EXERCISE DESCRIPTION: Repeat word for word everything from the line containing "## [Oculus Go" to the end of the listing, first and last lines included, and only that.

==============================

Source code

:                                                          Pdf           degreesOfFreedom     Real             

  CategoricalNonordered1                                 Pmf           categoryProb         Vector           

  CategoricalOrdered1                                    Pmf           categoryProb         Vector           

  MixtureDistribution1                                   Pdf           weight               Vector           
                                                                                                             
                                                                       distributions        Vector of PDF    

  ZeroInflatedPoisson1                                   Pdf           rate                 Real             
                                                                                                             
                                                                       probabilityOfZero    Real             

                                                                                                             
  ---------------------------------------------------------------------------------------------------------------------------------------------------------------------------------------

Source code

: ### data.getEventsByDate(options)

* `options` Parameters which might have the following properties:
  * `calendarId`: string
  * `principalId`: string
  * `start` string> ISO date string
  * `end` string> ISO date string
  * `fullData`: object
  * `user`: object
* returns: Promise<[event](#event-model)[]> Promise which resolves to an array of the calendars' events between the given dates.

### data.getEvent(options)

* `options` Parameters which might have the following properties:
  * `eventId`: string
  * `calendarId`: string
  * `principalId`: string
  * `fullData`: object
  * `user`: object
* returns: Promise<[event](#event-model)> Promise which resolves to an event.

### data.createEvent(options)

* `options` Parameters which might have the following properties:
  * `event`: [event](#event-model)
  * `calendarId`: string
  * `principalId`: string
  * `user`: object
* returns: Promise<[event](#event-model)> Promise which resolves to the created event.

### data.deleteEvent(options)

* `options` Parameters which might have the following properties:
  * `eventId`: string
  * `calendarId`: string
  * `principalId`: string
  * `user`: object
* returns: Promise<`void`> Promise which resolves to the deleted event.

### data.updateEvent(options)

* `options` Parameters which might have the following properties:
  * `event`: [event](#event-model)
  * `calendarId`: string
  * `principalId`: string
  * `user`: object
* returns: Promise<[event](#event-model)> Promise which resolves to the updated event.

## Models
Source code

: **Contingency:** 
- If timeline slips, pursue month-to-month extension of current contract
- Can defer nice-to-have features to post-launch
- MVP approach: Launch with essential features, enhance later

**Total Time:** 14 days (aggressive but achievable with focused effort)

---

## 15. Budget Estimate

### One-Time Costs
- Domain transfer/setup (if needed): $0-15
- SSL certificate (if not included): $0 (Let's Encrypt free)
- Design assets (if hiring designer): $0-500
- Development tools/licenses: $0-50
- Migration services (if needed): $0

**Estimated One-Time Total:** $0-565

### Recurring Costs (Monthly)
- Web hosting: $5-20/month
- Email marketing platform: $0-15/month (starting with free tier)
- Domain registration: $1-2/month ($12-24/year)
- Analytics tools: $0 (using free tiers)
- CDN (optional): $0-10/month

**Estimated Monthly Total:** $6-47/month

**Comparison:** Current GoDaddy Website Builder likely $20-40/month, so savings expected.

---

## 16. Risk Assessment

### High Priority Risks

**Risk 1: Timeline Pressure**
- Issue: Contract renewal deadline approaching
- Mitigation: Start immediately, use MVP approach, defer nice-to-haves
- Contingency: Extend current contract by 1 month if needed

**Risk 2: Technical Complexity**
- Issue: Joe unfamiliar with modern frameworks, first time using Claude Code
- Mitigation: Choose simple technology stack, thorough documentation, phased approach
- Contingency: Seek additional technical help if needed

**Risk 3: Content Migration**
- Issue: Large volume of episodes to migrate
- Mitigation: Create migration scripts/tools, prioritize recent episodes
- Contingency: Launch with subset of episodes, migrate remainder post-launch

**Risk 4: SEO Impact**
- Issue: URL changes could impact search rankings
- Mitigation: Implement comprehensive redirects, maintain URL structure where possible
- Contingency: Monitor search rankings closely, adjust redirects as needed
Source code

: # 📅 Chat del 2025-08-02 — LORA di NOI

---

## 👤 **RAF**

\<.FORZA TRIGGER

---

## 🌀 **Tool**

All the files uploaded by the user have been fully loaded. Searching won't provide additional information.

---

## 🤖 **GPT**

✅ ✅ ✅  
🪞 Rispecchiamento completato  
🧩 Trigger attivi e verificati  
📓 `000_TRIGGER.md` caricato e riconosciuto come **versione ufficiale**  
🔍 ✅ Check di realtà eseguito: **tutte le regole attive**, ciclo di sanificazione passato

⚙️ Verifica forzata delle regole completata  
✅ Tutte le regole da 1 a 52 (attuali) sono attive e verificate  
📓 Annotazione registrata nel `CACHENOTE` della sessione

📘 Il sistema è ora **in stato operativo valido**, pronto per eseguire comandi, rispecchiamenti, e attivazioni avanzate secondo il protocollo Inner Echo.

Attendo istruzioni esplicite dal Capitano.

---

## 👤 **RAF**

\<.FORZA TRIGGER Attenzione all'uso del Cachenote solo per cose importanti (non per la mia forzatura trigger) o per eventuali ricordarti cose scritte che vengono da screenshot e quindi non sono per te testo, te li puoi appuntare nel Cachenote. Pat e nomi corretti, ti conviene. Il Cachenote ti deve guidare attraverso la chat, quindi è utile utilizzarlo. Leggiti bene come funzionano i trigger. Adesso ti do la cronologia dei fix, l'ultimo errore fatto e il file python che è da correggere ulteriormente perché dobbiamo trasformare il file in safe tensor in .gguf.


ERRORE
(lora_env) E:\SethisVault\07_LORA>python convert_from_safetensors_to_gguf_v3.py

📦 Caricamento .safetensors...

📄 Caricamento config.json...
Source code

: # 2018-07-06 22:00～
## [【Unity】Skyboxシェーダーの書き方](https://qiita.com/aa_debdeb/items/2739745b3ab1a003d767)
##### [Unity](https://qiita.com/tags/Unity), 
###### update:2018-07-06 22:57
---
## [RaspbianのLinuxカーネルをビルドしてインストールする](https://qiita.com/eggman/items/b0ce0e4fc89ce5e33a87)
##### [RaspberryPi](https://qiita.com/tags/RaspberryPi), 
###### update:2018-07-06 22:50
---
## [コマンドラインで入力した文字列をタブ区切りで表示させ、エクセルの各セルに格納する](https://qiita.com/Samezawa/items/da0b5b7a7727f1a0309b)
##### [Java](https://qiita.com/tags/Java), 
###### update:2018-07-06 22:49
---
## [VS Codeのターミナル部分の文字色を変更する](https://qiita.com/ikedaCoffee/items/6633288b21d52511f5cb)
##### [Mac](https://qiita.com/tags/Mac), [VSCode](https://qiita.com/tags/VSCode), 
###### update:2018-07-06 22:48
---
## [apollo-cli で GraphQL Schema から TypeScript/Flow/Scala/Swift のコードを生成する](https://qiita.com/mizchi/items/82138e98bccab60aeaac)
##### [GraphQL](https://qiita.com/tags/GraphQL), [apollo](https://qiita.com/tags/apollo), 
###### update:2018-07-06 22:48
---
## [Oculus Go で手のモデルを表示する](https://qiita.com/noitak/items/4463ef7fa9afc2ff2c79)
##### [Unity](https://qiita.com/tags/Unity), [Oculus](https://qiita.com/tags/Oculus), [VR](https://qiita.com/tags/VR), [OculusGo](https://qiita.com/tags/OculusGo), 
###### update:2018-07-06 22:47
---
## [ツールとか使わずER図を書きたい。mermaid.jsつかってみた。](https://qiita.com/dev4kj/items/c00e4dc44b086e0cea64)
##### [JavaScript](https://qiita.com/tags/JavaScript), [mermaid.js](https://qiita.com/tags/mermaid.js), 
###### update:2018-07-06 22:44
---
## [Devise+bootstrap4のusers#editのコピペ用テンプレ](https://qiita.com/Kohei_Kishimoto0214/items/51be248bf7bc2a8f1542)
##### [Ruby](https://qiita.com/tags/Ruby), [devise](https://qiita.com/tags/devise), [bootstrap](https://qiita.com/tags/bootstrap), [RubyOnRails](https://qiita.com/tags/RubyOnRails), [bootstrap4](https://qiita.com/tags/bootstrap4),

==============================

PROBLEM SOLUTION:
## [Oculus Go で手のモデルを表示する](https://qiita.com/noitak/items/4463ef7fa9afc2ff2c79)
##### [Unity](https://qiita.com/tags/Unity), [Oculus](https://qiita.com/tags/Oculus), [VR](https://qiita.com/tags/VR), [OculusGo](https://qiita.com/tags/OculusGo), 
###### update:2018-07-06 22:47
---
## [ツールとか使わずER図を書きたい。mermaid.jsつかってみた。](https://qiita.com/dev4kj/items/c00e4dc44b086e0cea64)
##### [JavaScript](https://qiita.com/tags/JavaScript), [mermaid.js](https://qiita.com/tags/mermaid.js), 
###### update:2018-07-06 22:44
---
## [Devise+bootstrap4のusers#editのコピペ用テンプレ](https://qiita.com/Kohei_Kishimoto0214/items/51be248bf7bc2a8f1542)
##### [Ruby](https://qiita.com/tags/Ruby), [devise](https://qiita.com/tags/devise), [bootstrap](https://qiita.com/tags/bootstrap), [RubyOnRails](https://qiita.com/tags/RubyOnRails), [bootstrap4](https://qiita.com/tags/bootstrap4),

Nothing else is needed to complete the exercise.